James Frey - New Memoir Also Fiction

Let’s start the debate over again:

http://www.thebookstandard.com/bookstandard/news/author/article_display.jsp?vnu_content_id=1002501822

Will he be kicked out of Harvard for this? Oops, wrong fabricator. :smiley:

And who has been appearing as Frey in public? Oh, wrong pseudo-author. :smiley:

I didn’t realize there was anything to admit here. When The Smoking Gun debunked his other bu[del]llshit[/del]k, they said he was never in jail. Since some of the action in Leonard involved him being in jail I assumed that meant both novels were in the crapper.

Given the revelations surrounding OprahGate, who could be shocked that this Shawshank bullshit didn’t really happen?

If he were my waiter, I wonder if he’d be able to write down my order correctly or if he’d invent a more interesting entree.

A woman in my book group has read Million Little Pieces and Leonard. She says she doesn’t care if he made it up. “It could have happened, to somebody.” :dubious:

And that someone? It’s Walter Mitty.

Somebody who has an account at Wikipedia should correct that to Francis Iles.

Why the dubious smilie? People have been reading things that “could have happened, to somebody” for millennia. Fiction is kind of a popular genre.

At this point in the guy’s career, I’m not really sure why all this matters so much. With his first book, he was shilling it as a true story and flat-out lied in order to sell his stuff. That was embarrassing for him and those who supported him.

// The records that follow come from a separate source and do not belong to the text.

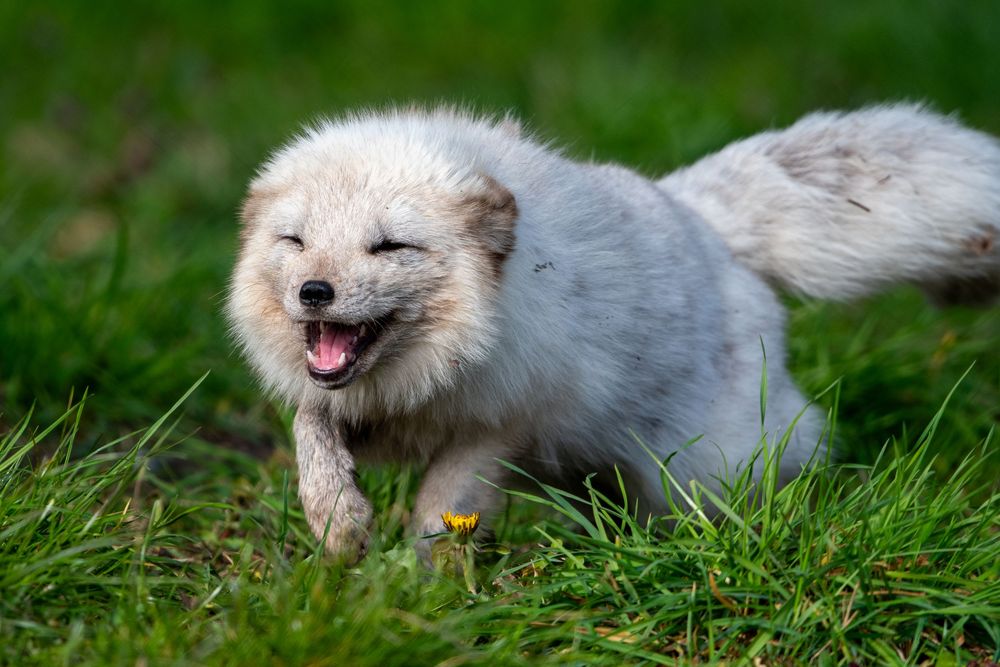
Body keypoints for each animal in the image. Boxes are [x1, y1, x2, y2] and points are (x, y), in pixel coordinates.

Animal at [226, 104, 1000, 563]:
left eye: (389, 246)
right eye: (295, 241)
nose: (314, 292)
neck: (427, 375)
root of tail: (704, 221)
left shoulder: (500, 425)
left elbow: (441, 507)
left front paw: (416, 587)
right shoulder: (351, 403)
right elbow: (310, 433)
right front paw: (339, 524)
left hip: (701, 466)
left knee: (784, 462)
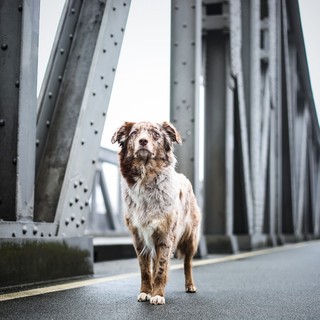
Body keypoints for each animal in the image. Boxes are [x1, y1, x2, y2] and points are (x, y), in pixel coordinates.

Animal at [111, 120, 201, 304]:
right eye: (134, 133)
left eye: (156, 134)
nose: (143, 141)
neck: (146, 177)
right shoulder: (139, 237)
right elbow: (146, 270)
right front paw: (146, 292)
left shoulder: (165, 236)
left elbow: (160, 269)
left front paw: (158, 295)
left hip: (191, 238)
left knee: (187, 263)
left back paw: (190, 286)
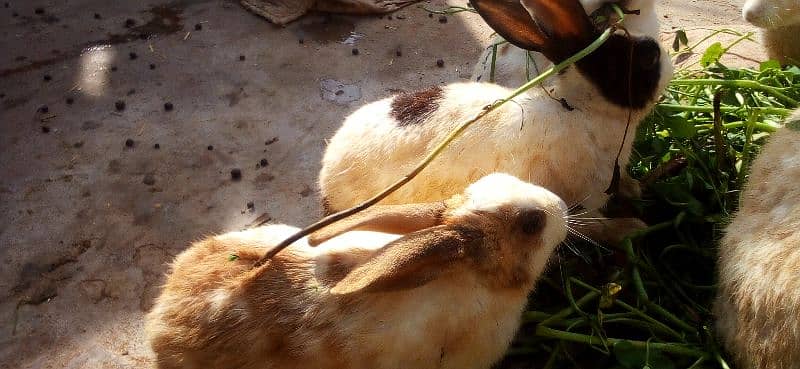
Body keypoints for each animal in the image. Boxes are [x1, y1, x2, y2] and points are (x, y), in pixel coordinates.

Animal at [318, 0, 676, 244]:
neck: (582, 110)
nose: (663, 55)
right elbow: (596, 227)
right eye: (647, 58)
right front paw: (633, 229)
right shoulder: (582, 202)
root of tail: (325, 176)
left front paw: (634, 188)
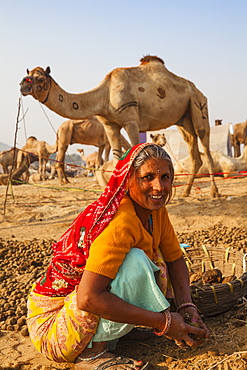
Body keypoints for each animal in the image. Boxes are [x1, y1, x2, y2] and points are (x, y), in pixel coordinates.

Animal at [20, 55, 219, 197]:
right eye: (27, 75)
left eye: (39, 79)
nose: (22, 85)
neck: (104, 96)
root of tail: (197, 90)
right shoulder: (110, 125)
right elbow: (117, 159)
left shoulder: (131, 121)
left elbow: (135, 153)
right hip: (184, 120)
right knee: (194, 151)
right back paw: (186, 192)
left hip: (198, 104)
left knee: (205, 144)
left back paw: (214, 193)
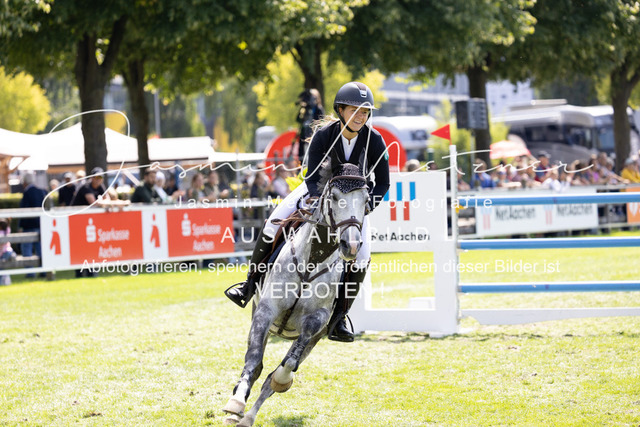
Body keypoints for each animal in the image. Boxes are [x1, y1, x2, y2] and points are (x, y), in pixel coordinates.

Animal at [222, 163, 370, 426]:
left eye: (366, 200)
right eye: (334, 197)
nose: (351, 246)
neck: (313, 259)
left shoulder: (316, 322)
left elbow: (286, 365)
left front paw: (281, 379)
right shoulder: (266, 311)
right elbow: (253, 359)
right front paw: (235, 403)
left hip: (314, 338)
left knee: (275, 376)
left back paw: (249, 417)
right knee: (257, 364)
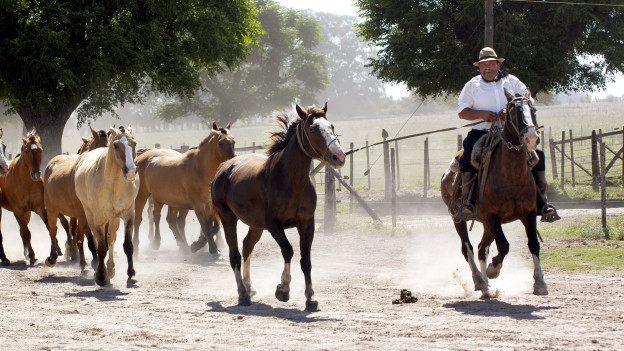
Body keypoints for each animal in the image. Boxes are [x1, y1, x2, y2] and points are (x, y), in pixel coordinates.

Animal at [0, 131, 70, 266]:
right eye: (26, 151)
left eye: (40, 150)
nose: (36, 174)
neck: (26, 182)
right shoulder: (18, 211)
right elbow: (27, 233)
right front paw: (32, 255)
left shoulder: (41, 208)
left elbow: (49, 227)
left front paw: (54, 252)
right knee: (23, 231)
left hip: (27, 213)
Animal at [74, 126, 139, 286]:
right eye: (115, 145)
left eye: (134, 143)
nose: (131, 172)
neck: (113, 184)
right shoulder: (99, 219)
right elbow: (101, 247)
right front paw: (101, 276)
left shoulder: (128, 215)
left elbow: (127, 245)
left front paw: (131, 275)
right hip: (90, 215)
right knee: (99, 241)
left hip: (114, 219)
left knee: (110, 239)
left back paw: (111, 269)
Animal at [211, 103, 346, 312]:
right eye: (313, 129)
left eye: (331, 126)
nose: (339, 157)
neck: (291, 180)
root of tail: (225, 167)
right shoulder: (274, 225)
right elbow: (288, 250)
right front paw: (283, 289)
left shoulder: (307, 223)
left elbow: (306, 260)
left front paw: (311, 298)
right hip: (228, 219)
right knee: (235, 254)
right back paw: (243, 294)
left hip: (256, 225)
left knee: (247, 246)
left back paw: (249, 287)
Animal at [442, 90, 548, 296]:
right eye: (513, 111)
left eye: (533, 109)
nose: (531, 138)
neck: (511, 175)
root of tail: (447, 173)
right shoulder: (492, 217)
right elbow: (504, 246)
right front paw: (493, 270)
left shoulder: (529, 213)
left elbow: (533, 243)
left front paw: (540, 282)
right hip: (458, 218)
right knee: (468, 248)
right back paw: (480, 280)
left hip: (487, 225)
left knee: (482, 247)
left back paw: (486, 287)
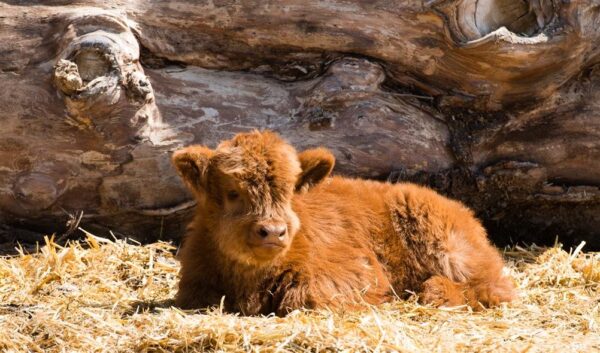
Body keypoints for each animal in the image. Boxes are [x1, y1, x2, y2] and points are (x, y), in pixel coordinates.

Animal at [171, 131, 512, 314]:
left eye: (289, 191)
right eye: (233, 192)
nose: (273, 232)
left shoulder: (359, 273)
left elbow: (305, 297)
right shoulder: (193, 287)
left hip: (449, 249)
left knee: (493, 287)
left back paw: (435, 291)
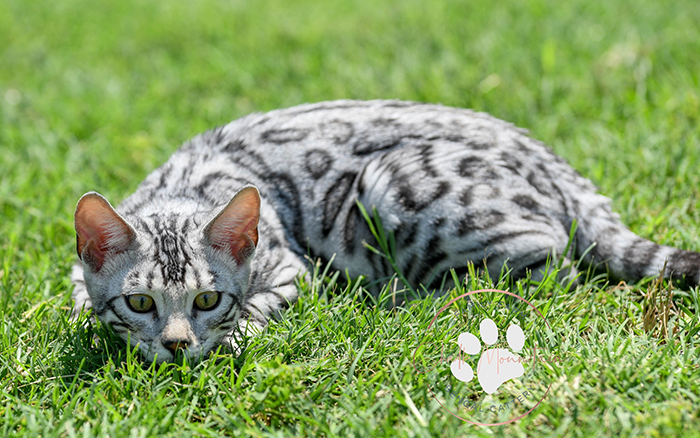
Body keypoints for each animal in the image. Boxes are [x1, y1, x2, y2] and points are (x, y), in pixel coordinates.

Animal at [72, 99, 700, 362]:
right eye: (140, 302)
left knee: (553, 270)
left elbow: (253, 312)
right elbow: (81, 304)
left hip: (395, 183)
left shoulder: (291, 271)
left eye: (207, 299)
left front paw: (230, 337)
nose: (177, 345)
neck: (184, 188)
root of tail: (551, 159)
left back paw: (408, 302)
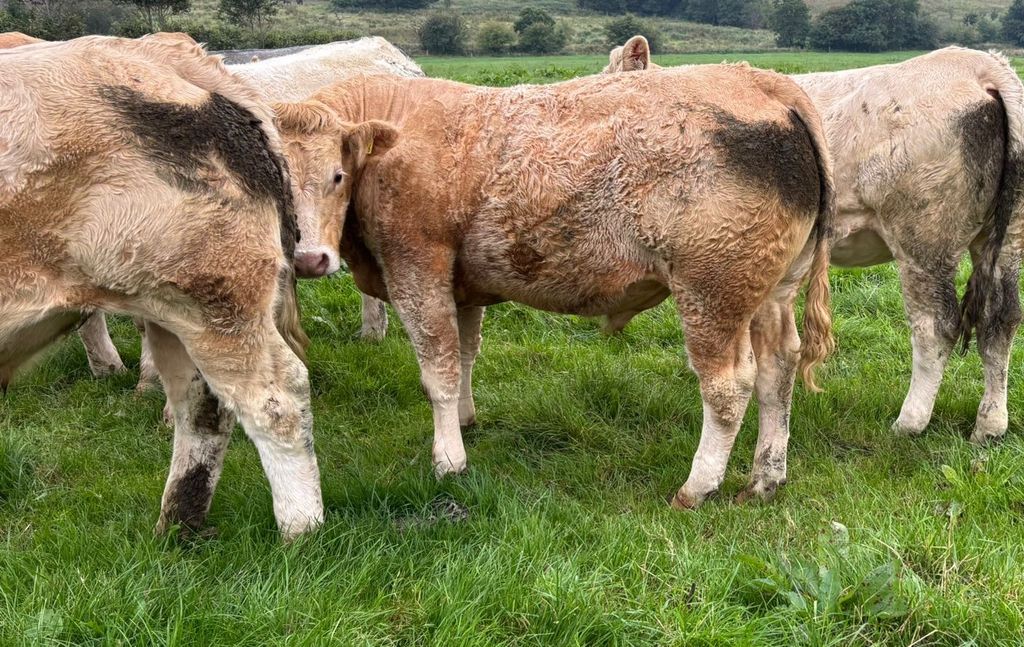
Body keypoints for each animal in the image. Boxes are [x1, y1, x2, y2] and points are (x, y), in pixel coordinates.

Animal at [0, 34, 323, 539]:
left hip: (217, 302)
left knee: (276, 401)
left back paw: (301, 530)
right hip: (173, 309)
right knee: (201, 406)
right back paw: (177, 525)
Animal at [272, 67, 836, 507]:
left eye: (337, 175)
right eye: (275, 185)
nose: (308, 259)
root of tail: (765, 82)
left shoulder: (417, 266)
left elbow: (439, 371)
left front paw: (449, 459)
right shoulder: (463, 284)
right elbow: (466, 353)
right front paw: (466, 421)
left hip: (712, 292)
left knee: (728, 386)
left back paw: (697, 487)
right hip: (770, 292)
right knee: (778, 369)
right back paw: (765, 479)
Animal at [605, 38, 1024, 445]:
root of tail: (980, 65)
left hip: (923, 236)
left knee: (936, 326)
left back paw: (910, 422)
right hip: (1005, 239)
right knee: (1002, 318)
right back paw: (989, 425)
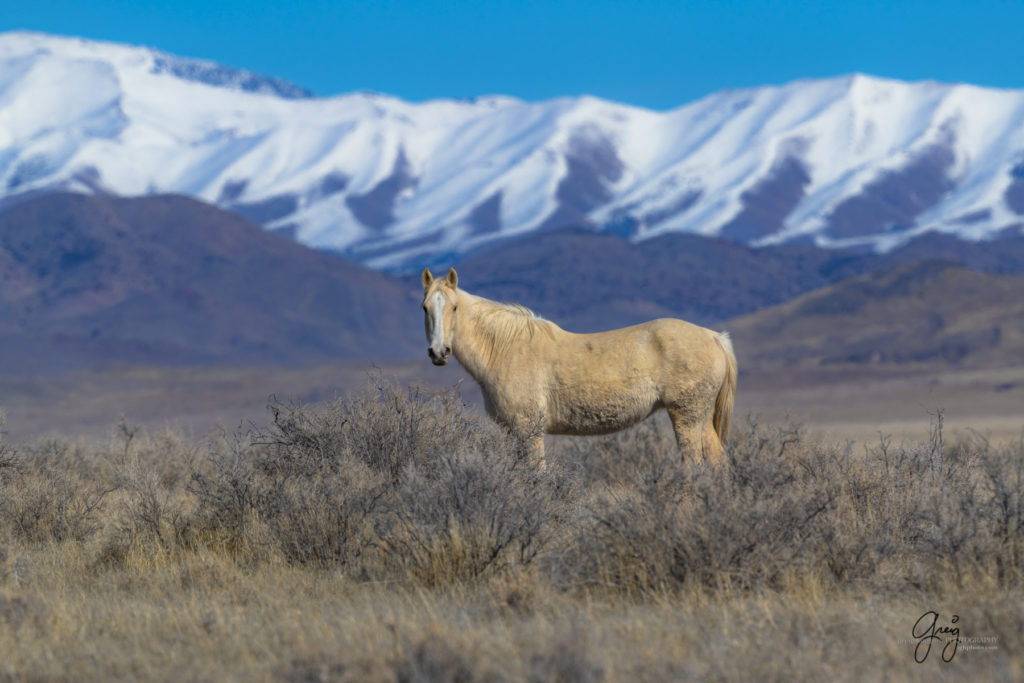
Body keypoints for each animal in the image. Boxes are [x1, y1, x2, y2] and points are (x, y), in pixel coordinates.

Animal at [421, 266, 737, 464]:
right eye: (424, 307)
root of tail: (714, 337)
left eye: (454, 307)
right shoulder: (513, 432)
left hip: (686, 417)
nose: (438, 353)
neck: (505, 349)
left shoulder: (529, 430)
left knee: (693, 466)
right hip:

But now that people presumably know that Frey is a virtual Paul Bunyan, he’s kinda in the clear as far as I’m concerned. I think creating a puzzle for one’s audience – “is it real? could this really have happened?” – is a perfectly valid form of storytelling. As long as the memoir isn’t supposed to be a history book, and it’s written for enjoyment, not education.

We accept this kind of truth/fiction bleeding in films all the time. Blair Witch Project, numerous TV “docudramas” … Hell, the Coen brothers blatently told their audience that Fargo was a true story (not even “based on,” but “true”), and we ate it up with a spoon. The film deservedly won popular success, critical praise and Academy Awards. Even now, people still get confused by that so-called disclaimer.

The invisible line between truth/fiction often adds an extra curiosity factor to entertainment, and as long as people enjoy it and it’s not trying to be anything more than entertainment, I don’t see what harm there is.

if I recall, My Friend Leonard was published as fiction… no surprise, no big deal…

fwiw, I liked both books, and would read another that he wrote, if for no other reason than to support the guy… he has been well vilified.

Good point. She praised it as inspirational (which I didn’t mention earlier). Hence the dubious smilie.